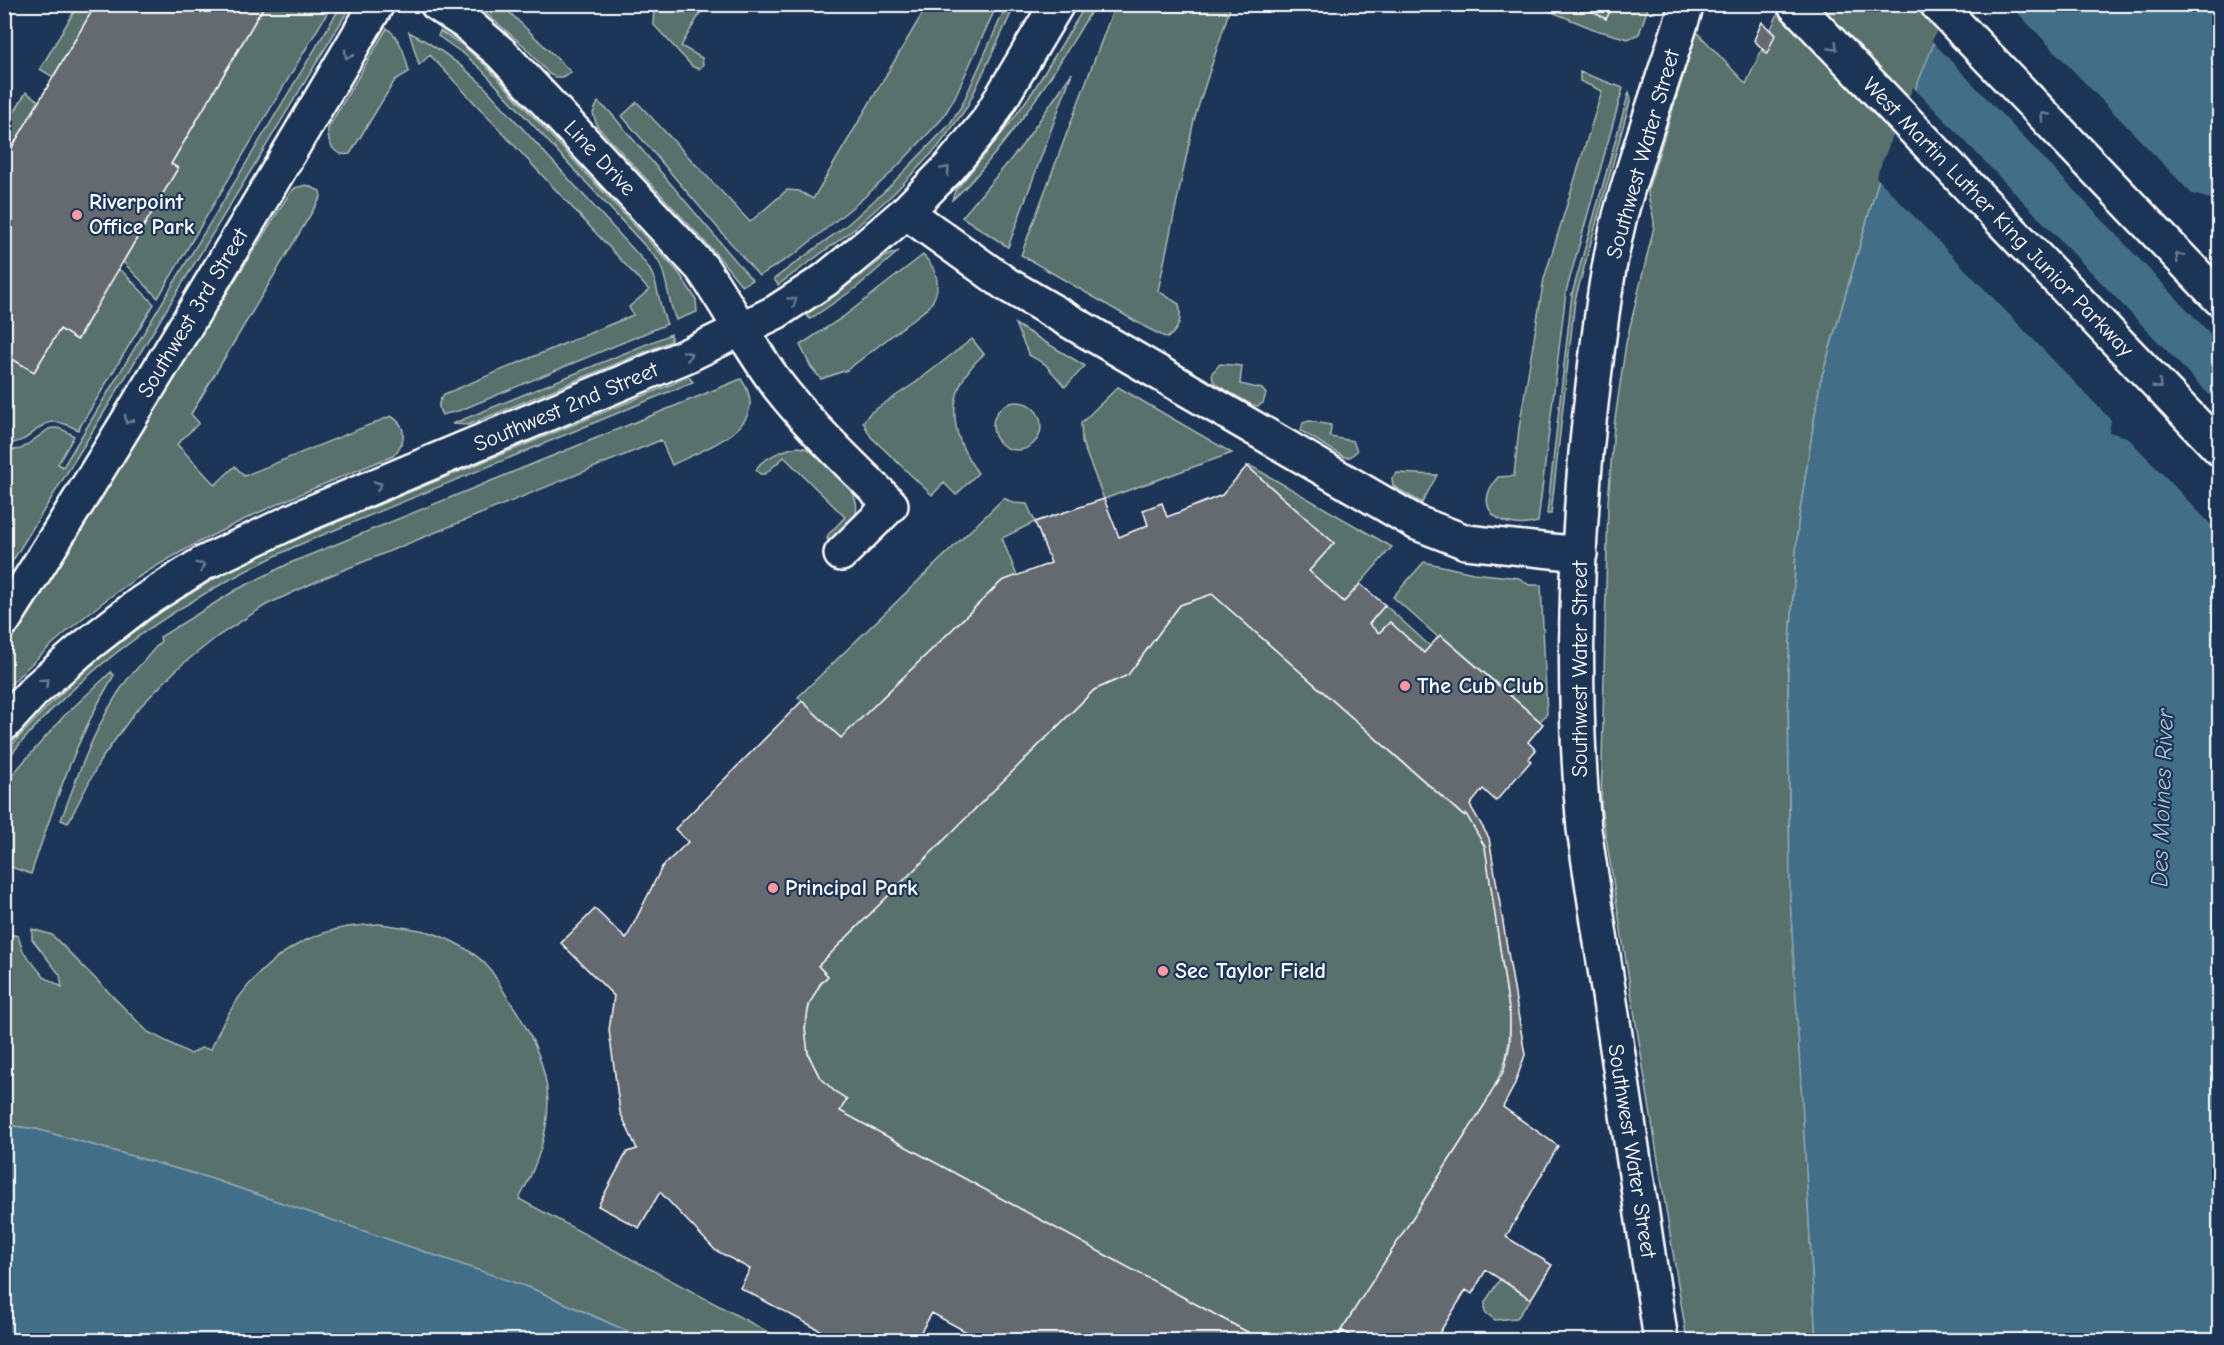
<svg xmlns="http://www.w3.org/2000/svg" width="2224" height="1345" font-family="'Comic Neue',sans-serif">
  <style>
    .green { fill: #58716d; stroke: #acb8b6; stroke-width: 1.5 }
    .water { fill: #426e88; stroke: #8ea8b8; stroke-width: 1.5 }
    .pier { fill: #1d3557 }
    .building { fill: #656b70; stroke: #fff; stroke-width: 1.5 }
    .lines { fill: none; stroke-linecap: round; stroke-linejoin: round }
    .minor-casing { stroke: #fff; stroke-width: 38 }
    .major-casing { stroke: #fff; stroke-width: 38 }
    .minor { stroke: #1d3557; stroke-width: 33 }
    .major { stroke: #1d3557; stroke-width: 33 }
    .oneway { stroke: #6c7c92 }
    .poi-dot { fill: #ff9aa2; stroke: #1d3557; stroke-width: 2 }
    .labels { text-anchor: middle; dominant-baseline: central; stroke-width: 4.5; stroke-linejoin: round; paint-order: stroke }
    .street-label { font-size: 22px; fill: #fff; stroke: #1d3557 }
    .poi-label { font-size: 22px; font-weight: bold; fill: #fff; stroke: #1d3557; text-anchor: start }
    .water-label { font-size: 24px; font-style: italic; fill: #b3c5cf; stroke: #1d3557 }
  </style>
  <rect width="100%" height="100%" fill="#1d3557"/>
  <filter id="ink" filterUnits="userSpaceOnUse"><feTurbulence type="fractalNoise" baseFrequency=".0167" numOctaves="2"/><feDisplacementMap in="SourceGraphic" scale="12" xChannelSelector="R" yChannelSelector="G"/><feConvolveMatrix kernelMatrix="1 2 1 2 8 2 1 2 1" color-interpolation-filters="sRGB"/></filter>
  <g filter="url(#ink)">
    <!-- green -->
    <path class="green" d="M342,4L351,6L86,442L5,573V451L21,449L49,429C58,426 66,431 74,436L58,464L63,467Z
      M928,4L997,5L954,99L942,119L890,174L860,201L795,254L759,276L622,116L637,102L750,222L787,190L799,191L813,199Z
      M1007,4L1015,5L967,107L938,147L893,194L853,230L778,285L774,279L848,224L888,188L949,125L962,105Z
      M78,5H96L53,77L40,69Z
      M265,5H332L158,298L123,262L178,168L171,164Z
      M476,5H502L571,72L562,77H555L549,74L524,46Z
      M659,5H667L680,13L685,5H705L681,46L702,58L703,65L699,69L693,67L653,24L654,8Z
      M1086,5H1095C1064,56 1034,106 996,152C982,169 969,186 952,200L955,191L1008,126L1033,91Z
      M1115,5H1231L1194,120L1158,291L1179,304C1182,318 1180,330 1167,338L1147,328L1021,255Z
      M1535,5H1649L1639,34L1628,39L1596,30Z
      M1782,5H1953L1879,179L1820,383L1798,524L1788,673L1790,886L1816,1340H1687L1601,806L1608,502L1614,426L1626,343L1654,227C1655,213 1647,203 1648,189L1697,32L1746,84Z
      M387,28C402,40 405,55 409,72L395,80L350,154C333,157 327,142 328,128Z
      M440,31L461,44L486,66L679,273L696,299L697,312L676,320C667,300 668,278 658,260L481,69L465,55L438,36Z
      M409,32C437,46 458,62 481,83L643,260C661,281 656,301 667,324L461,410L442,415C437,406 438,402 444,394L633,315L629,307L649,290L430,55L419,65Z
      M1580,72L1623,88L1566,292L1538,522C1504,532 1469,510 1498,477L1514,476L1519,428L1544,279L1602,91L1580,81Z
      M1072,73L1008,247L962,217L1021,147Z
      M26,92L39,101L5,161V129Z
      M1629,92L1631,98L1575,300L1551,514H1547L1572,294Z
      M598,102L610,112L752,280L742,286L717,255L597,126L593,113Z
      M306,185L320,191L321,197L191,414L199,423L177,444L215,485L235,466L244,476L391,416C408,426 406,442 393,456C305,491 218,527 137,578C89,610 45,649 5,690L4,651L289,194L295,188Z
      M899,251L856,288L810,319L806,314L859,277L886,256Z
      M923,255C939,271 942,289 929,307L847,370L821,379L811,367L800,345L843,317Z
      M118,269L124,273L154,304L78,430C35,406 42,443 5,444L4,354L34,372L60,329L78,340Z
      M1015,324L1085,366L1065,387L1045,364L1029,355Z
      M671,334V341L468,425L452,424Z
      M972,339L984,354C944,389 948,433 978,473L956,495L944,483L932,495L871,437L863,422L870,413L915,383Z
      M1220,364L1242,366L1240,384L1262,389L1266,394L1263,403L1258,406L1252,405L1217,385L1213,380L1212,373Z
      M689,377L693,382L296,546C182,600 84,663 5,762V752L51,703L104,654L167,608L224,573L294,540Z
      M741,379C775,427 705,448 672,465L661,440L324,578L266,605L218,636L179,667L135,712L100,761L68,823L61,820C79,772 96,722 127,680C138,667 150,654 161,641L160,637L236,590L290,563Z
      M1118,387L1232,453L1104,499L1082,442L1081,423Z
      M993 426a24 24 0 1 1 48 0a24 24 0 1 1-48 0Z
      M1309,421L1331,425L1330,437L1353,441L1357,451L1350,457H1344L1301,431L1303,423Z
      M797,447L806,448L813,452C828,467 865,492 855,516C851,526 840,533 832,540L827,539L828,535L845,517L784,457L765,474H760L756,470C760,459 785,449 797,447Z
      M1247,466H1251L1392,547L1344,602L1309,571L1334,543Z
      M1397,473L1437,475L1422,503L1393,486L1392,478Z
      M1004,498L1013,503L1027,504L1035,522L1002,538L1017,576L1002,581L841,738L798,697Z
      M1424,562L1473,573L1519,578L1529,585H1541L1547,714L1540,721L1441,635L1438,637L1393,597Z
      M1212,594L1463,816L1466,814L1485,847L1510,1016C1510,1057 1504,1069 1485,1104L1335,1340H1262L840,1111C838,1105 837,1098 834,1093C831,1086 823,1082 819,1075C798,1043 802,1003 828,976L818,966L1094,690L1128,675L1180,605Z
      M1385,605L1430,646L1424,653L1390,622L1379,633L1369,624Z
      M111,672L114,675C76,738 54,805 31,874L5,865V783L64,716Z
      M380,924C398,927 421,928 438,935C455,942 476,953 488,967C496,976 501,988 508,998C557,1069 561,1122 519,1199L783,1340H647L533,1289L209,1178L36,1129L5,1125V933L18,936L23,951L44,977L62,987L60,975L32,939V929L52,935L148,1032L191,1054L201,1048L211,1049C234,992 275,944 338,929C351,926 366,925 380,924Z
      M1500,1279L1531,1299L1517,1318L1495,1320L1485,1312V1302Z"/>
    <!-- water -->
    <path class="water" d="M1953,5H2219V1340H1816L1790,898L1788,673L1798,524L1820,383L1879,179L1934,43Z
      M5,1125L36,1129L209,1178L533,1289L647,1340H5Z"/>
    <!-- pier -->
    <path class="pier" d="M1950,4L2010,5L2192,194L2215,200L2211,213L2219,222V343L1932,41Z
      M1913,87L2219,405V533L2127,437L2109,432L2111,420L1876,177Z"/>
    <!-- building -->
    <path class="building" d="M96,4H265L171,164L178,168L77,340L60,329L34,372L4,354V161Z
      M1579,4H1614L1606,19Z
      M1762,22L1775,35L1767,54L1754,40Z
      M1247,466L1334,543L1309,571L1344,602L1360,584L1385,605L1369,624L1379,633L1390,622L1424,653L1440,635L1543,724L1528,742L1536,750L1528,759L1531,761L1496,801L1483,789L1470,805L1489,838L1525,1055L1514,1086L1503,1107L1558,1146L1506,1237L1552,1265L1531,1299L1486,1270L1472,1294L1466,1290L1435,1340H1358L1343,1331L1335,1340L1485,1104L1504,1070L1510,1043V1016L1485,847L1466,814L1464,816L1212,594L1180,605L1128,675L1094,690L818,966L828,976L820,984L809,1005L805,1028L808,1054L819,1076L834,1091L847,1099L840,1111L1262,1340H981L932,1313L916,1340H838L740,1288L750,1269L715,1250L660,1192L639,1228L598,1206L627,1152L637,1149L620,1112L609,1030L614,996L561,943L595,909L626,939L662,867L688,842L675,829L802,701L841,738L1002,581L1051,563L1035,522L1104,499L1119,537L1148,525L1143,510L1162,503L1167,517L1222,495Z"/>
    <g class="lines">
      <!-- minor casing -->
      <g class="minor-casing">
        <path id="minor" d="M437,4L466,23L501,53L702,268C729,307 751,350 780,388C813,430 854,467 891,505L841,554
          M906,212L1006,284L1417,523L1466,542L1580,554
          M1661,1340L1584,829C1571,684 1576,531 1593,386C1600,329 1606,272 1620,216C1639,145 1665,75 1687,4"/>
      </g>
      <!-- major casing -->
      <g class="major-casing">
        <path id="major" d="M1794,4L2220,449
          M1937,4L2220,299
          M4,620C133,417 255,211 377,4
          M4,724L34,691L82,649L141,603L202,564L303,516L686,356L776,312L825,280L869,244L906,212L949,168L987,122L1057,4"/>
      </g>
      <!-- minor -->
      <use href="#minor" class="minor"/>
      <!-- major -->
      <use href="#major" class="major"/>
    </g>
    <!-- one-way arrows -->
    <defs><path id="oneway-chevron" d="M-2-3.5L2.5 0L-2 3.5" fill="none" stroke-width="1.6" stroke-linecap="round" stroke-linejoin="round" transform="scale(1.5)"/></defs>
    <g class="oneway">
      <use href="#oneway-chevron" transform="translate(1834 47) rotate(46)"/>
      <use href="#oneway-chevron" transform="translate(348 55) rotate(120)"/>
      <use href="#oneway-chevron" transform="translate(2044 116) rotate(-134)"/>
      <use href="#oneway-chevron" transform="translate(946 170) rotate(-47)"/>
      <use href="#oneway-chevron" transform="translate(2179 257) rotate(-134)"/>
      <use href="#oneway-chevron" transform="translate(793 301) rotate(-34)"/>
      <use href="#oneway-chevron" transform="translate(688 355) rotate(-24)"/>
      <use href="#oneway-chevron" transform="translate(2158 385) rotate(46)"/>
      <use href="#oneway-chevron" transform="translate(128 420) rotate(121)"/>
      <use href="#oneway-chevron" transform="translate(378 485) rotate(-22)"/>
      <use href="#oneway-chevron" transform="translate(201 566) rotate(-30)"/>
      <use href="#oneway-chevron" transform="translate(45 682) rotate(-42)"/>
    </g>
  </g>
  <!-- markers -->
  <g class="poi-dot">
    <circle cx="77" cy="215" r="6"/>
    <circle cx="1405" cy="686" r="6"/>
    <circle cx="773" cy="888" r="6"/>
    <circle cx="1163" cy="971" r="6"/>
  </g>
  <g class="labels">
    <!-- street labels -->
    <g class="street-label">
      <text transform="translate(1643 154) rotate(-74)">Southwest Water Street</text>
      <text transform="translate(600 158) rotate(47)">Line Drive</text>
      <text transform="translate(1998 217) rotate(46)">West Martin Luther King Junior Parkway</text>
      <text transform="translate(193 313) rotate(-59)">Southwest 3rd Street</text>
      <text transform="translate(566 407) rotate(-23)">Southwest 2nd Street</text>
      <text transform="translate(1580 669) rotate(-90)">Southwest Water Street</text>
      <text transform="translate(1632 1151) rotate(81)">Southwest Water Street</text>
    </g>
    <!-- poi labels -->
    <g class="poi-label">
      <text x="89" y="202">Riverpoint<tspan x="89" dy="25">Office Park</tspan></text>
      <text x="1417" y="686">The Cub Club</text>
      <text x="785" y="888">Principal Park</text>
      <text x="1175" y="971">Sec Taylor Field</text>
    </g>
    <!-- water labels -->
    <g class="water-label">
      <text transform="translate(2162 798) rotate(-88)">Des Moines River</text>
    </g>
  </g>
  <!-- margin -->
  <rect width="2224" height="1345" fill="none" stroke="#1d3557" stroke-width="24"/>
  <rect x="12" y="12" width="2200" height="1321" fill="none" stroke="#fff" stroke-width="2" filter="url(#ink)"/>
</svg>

*How to complete this task*
Count up the lines of the listing in which the word "rect" occurs, then state that number by itself.

*Task result*
3